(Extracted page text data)

--- START ---

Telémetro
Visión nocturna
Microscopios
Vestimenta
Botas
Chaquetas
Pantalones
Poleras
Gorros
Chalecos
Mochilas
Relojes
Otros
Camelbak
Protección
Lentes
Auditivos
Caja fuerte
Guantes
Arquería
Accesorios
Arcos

--- END ---

◆ **Instructions for the task**
Please output the line that contains "Caja fuerte" and every line after it in the entries above, exactly, and nothing more.

◆ **Finished exercise**
Caja fuerte
Guantes
Arquería
Accesorios
Arcos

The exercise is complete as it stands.